**ASSIGNMENT:** Please write out exactly, without any picture, each line from the first in the listing through the line that includes "- **a)** les opérations".
○ ○ ○ ○
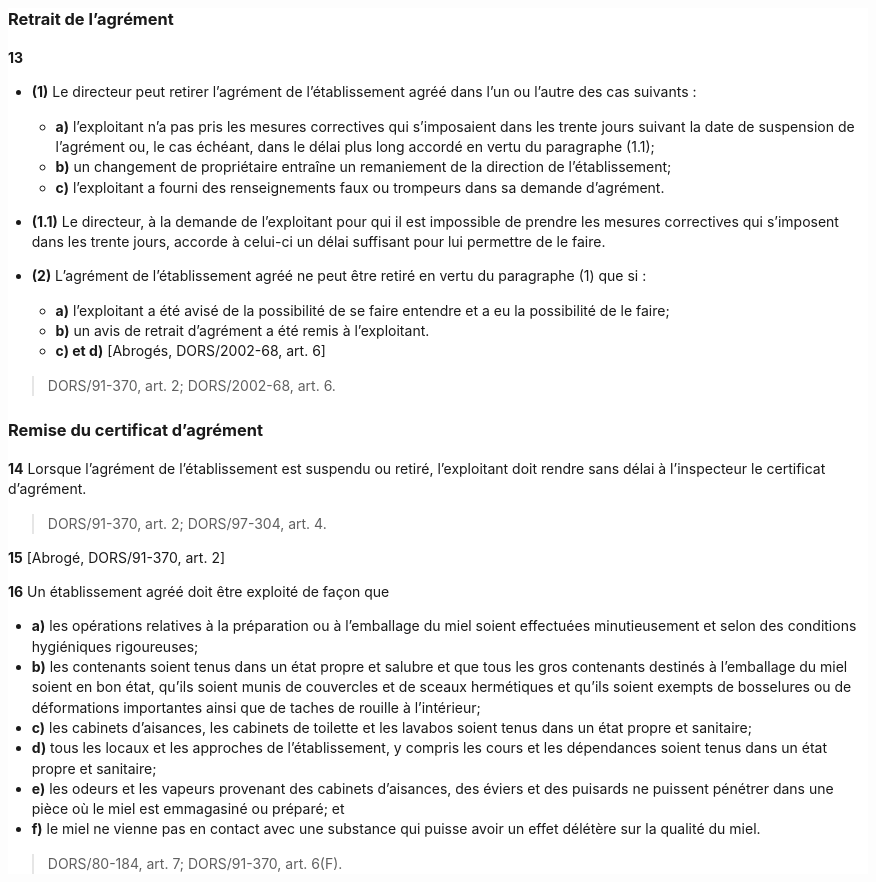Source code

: 


### Retrait de l’agrément


**13** 

- **(1)** Le directeur peut retirer l’agrément de l’établissement agréé dans l’un ou l’autre des cas suivants :
	- **a)** l’exploitant n’a pas pris les mesures correctives qui s’imposaient dans les trente jours suivant la date de suspension de l’agrément ou, le cas échéant, dans le délai plus long accordé en vertu du paragraphe (1.1);
	- **b)** un changement de propriétaire entraîne un remaniement de la direction de l’établissement;
	- **c)** l’exploitant a fourni des renseignements faux ou trompeurs dans sa demande d’agrément.

- **(1.1)** Le directeur, à la demande de l’exploitant pour qui il est impossible de prendre les mesures correctives qui s’imposent dans les trente jours, accorde à celui-ci un délai suffisant pour lui permettre de le faire.

- **(2)** L’agrément de l’établissement agréé ne peut être retiré en vertu du paragraphe (1) que si :
	- **a)** l’exploitant a été avisé de la possibilité de se faire entendre et a eu la possibilité de le faire;
	- **b)** un avis de retrait d’agrément a été remis à l’exploitant.
	- **c) et d)** [Abrogés, DORS/2002-68, art. 6]
> DORS/91-370, art. 2; DORS/2002-68, art. 6.





### Remise du certificat d’agrément


**14** Lorsque l’agrément de l’établissement est suspendu ou retiré, l’exploitant doit rendre sans délai à l’inspecteur le certificat d’agrément.
> DORS/91-370, art. 2; DORS/97-304, art. 4.




**15** [Abrogé, DORS/91-370, art. 2]



**16** Un établissement agréé doit être exploité de façon que
- **a)** les opérations relatives à la préparation ou à l’emballage du miel soient effectuées minutieusement et selon des conditions hygiéniques rigoureuses;
- **b)** les contenants soient tenus dans un état propre et salubre et que tous les gros contenants destinés à l’emballage du miel soient en bon état, qu’ils soient munis de couvercles et de sceaux hermétiques et qu’ils soient exempts de bosselures ou de déformations importantes ainsi que de taches de rouille à l’intérieur;
- **c)** les cabinets d’aisances, les cabinets de toilette et les lavabos soient tenus dans un état propre et sanitaire;
- **d)** tous les locaux et les approches de l’établissement, y compris les cours et les dépendances soient tenus dans un état propre et sanitaire;
- **e)** les odeurs et les vapeurs provenant des cabinets d’aisances, des éviers et des puisards ne puissent pénétrer dans une pièce où le miel est emmagasiné ou préparé; et
- **f)** le miel ne vienne pas en contact avec une substance qui puisse avoir un effet délétère sur la qualité du miel.
> DORS/80-184, art. 7; DORS/91-370, art. 6(F).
○ ○ ○ ○
**TASK SOLUTION:**
Source code

: 


### Retrait de l’agrément


**13** 

- **(1)** Le directeur peut retirer l’agrément de l’établissement agréé dans l’un ou l’autre des cas suivants :
	- **a)** l’exploitant n’a pas pris les mesures correctives qui s’imposaient dans les trente jours suivant la date de suspension de l’agrément ou, le cas échéant, dans le délai plus long accordé en vertu du paragraphe (1.1);
	- **b)** un changement de propriétaire entraîne un remaniement de la direction de l’établissement;
	- **c)** l’exploitant a fourni des renseignements faux ou trompeurs dans sa demande d’agrément.

- **(1.1)** Le directeur, à la demande de l’exploitant pour qui il est impossible de prendre les mesures correctives qui s’imposent dans les trente jours, accorde à celui-ci un délai suffisant pour lui permettre de le faire.

- **(2)** L’agrément de l’établissement agréé ne peut être retiré en vertu du paragraphe (1) que si :
	- **a)** l’exploitant a été avisé de la possibilité de se faire entendre et a eu la possibilité de le faire;
	- **b)** un avis de retrait d’agrément a été remis à l’exploitant.
	- **c) et d)** [Abrogés, DORS/2002-68, art. 6]
> DORS/91-370, art. 2; DORS/2002-68, art. 6.





### Remise du certificat d’agrément


**14** Lorsque l’agrément de l’établissement est suspendu ou retiré, l’exploitant doit rendre sans délai à l’inspecteur le certificat d’agrément.
> DORS/91-370, art. 2; DORS/97-304, art. 4.




**15** [Abrogé, DORS/91-370, art. 2]



**16** Un établissement agréé doit être exploité de façon que
- **a)** les opérations relatives à la préparation ou à l’emballage du miel soient effectuées minutieusement et selon des conditions hygiéniques rigoureuses;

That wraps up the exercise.